Umso überraschender ist, dass deren Eingliederung binnen relativ kurzer Zeit gelang. Hierfür legten vor allem die Frauen das Fundament: In Abwesenheit ihrer Männer mussten sie Arbeit finden, um ihre Familien zu ernähren. Manche, wie die Waffelbäckerin Marlene Wetzel-Hackspacher, gründeten sogar eigene Firmen, die ebenso andere in Lohn und Brot brachten. Sie knüpften soziale Kontakte, bauten Selbsthilfeeinrichtungen auf und engagierten sich in Vereinen, kirchlichen Institutionen und Parteien. Auch diesem unermüdlichen Einsatz ist es zu danken, dass bereits 15 Jahre später die Geflüchteten und Vertriebenen – immerhin 20 Prozent der bayerischen Bevölkerung – nahezu vollständig integriert waren.  
 

Ausstellungstipp

Gleich mehrere Stränge der ungeheuren Bevölkerungsverschiebungen, die während und nach dem NS-Regime stattfanden, ruft der Erinnerungsort Badehaus ins Gedächtnis.
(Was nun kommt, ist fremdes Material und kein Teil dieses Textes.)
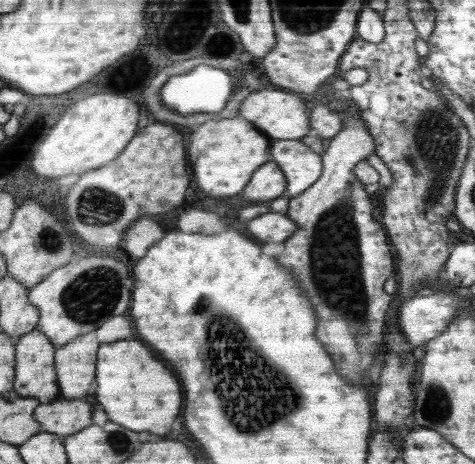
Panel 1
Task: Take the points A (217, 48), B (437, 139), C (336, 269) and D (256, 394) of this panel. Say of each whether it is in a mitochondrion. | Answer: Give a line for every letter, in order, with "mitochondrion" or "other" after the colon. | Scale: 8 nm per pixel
A: other
B: mitochondrion
C: mitochondrion
D: mitochondrion

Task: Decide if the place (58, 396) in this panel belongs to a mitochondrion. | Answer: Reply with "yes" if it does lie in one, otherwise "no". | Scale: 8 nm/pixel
no

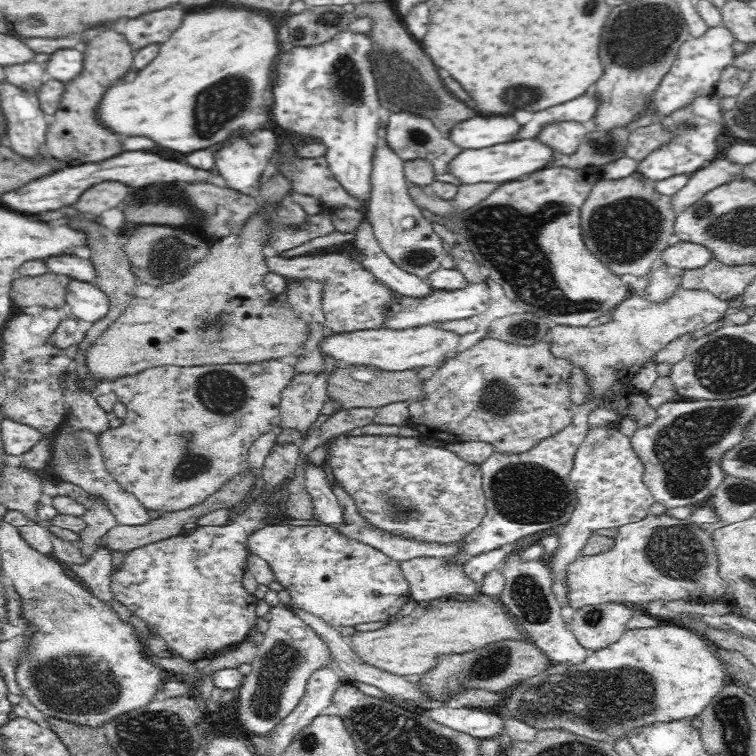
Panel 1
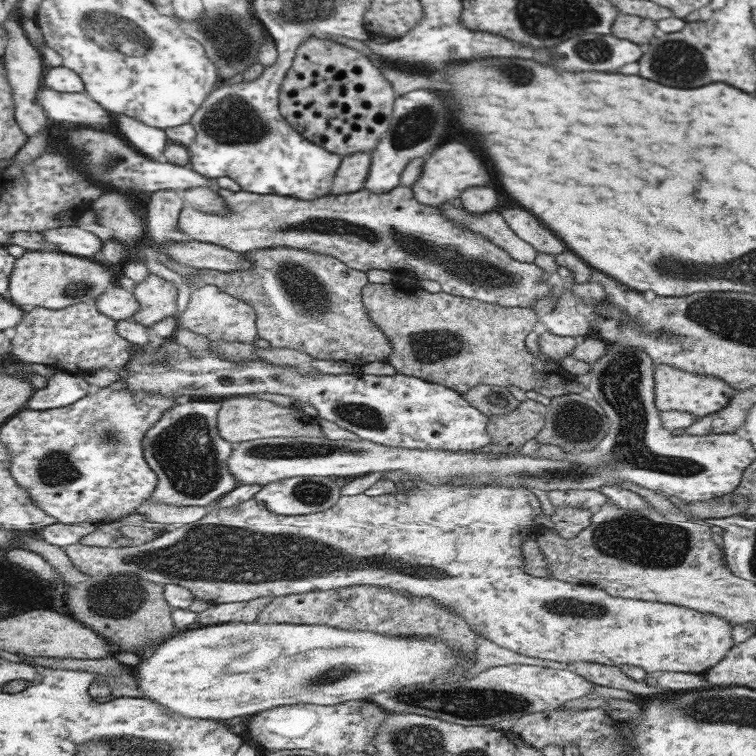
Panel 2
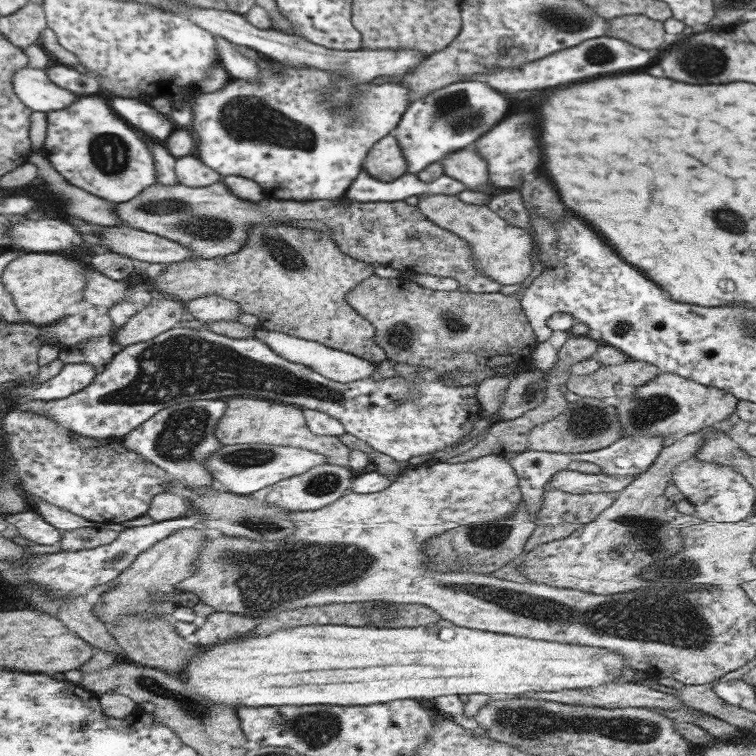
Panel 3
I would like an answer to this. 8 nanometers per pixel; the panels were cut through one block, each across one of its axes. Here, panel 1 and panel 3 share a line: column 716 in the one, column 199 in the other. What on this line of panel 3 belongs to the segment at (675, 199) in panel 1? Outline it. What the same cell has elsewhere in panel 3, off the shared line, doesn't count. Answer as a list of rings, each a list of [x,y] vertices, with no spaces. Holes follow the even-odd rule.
[[[187,154],[176,155],[173,170],[177,183],[188,187],[209,186],[223,178],[215,170],[204,166],[197,157]]]

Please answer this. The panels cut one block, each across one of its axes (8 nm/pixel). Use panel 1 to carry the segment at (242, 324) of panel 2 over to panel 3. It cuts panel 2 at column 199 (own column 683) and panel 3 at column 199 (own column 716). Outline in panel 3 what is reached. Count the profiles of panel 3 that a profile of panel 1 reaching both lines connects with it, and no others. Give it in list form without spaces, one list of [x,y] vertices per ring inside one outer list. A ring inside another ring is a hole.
[[[217,295],[197,297],[187,301],[184,306],[195,320],[204,324],[217,321],[237,321],[241,313],[239,304]]]

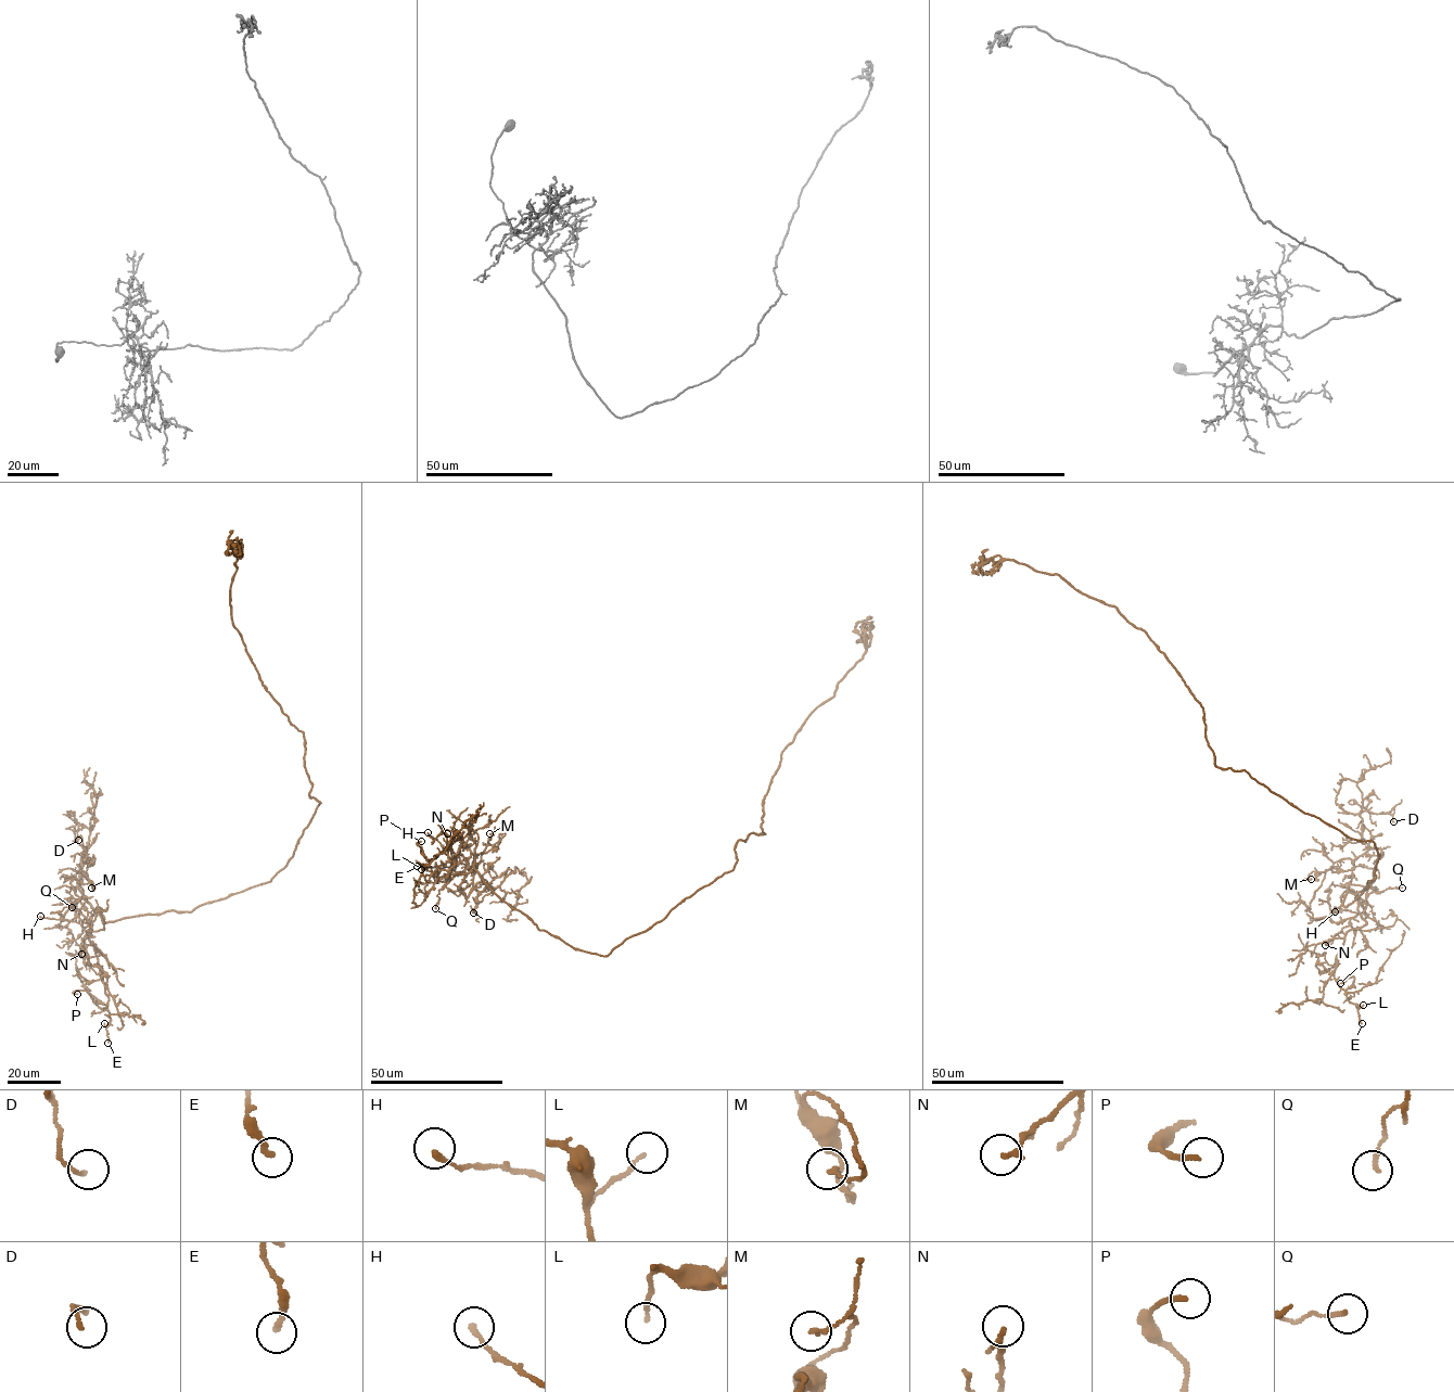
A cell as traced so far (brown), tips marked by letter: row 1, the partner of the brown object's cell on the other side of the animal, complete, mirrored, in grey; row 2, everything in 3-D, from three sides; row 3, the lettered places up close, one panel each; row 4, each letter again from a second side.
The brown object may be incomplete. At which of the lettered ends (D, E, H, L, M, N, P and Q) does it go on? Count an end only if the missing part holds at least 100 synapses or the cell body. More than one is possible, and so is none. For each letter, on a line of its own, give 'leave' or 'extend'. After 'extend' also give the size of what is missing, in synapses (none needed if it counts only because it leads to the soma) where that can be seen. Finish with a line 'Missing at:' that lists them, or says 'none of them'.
D: leave
E: leave
H: leave
L: leave
M: leave
N: leave
P: leave
Q: leave
Missing at: none of them

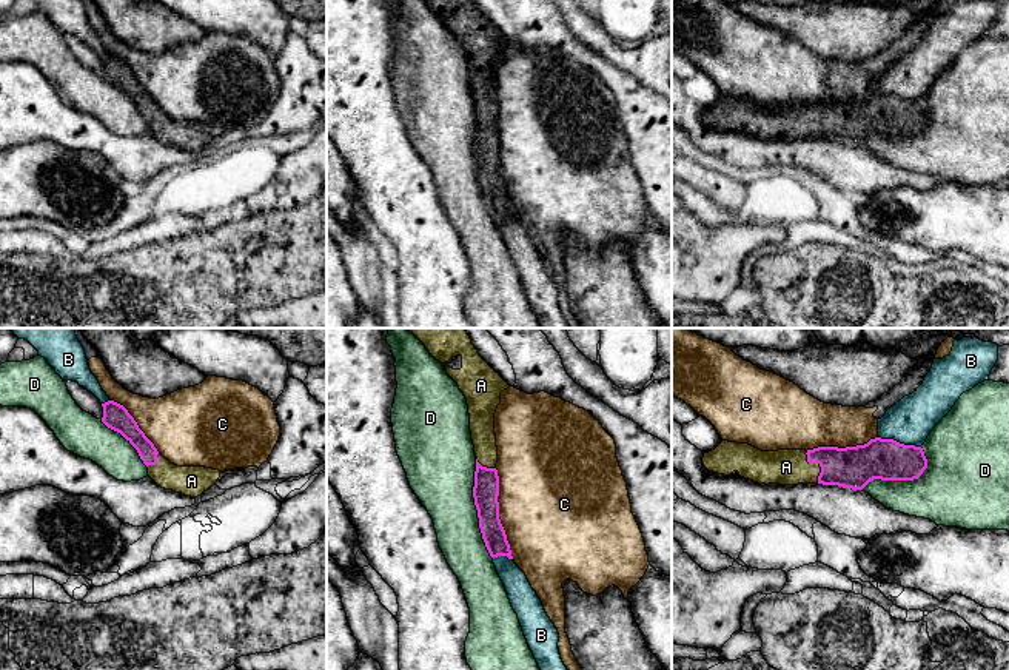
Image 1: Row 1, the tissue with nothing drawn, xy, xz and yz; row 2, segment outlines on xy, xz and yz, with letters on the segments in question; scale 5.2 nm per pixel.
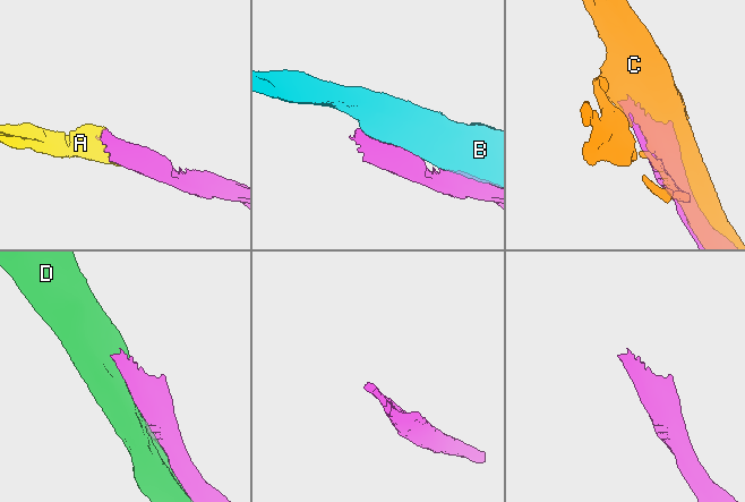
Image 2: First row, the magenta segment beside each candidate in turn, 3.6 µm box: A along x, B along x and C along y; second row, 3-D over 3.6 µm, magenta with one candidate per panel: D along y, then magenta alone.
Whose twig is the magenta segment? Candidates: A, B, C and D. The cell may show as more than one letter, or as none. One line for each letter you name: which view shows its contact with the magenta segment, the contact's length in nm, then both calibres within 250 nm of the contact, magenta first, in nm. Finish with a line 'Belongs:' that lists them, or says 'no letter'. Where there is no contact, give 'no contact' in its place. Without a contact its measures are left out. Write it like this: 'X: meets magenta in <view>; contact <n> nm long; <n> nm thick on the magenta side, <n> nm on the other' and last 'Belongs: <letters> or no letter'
A: meets magenta in yz; contact 180 nm long; 220 nm thick on the magenta side, 190 nm on the other
Belongs: A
Das von einem engagierten Verein ins Leben gerufene Museum steht mitten im Wolfratshauser Stadtteil Waldram. Er war erbaut worden, um Arbeiter und Zwangsarbeiter der nahen Rüstungsfabrik in Geretsried zu beherbergen. Von 1945 bis 1956 diente er als Fluchtpunkt für jüdische Displaced Persons. Ab 1956 wurden hier katholische Heimatvertriebene untergebracht. Die Dauerausstellung bringt den Besuchern diese verschiedenen Schichten bayerischer Geschichte eindrücklich nahe.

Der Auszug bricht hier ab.